In 1951 Robert Stone, vice president of the Frisco Railroad Company, contacted Kirkwood principal Murl Moore and offered to give the school the 400-pound bell from an old steam locomotive that was being retired. They decided to make the bell a symbol of Turkey Day victory. Stone presented it to both schools at that year's game. The Pioneers trounced Webster, rang the Bell (as it came to be known) and then displayed it in the Kirkwood High foyer until the next Turkey Day. The Bell stayed put the next year, when the Turkey Day game ended 0-0. Webster first claimed the prize in '53 after walloping Kirkwood 33-13-During the game the Bell is rung repeatedly on the holder's side of the field. When it changes hands—which has happened 33 times—the winning team and its fans typically sweep across the field after the game to lay claim to it.

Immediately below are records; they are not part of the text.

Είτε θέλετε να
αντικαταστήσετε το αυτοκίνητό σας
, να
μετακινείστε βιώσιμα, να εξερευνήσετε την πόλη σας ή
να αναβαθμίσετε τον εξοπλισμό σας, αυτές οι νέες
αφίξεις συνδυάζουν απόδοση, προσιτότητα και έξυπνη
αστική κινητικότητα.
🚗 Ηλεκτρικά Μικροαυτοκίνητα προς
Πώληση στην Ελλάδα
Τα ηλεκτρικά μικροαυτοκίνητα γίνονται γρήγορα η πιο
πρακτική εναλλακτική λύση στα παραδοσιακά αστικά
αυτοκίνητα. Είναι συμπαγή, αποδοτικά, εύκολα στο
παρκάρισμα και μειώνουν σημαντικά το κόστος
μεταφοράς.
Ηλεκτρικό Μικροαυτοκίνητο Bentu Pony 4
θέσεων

There is a loser's prize as well, the banged-up Little Brown Jug, which is supposed to be displayed by the defeated school until the next Turkey Day. This tradition actually predates that of the Bell by more than a decade. Both schools have a tendency, however, to misplace the Jug. "I think somebody spotted it in a closet earlier tins year," said Mike Havener, one of the Kirkwood coaches, earlier this season. "I'm sure we'll find it in time to return it to Webster after this year's game."

Great pains are taken by both communities to stress the friendliness of this local feud. The first Turkey Day game was arranged in 1907, it is said, by school administrators looking for a constructive alternative to gang fights in the cornfields among teenagers from the two towns. The tradition used to include pranks. Webster students, the proud orange and black, would scatter the hallways of Kirkwood High with rotting oranges and pumpkins. Kirkwood students countered with tomatoes.

For many years in the 1970s, Carl's Drive Inn, a popular eatery on Manchester Road about halfway between the two schools, was divided right down the middle. Kirkwood students had one half of the restaurant and Webster students the other, and neither group would cross the invisible line, even if the other side was empty. Each group even had its own door. Sometimes food fights would erupt between the rival groups, and sometimes fistfights. In recent years, however, both schools have worked hard to eliminate the more unseemly aspects of their rivalry.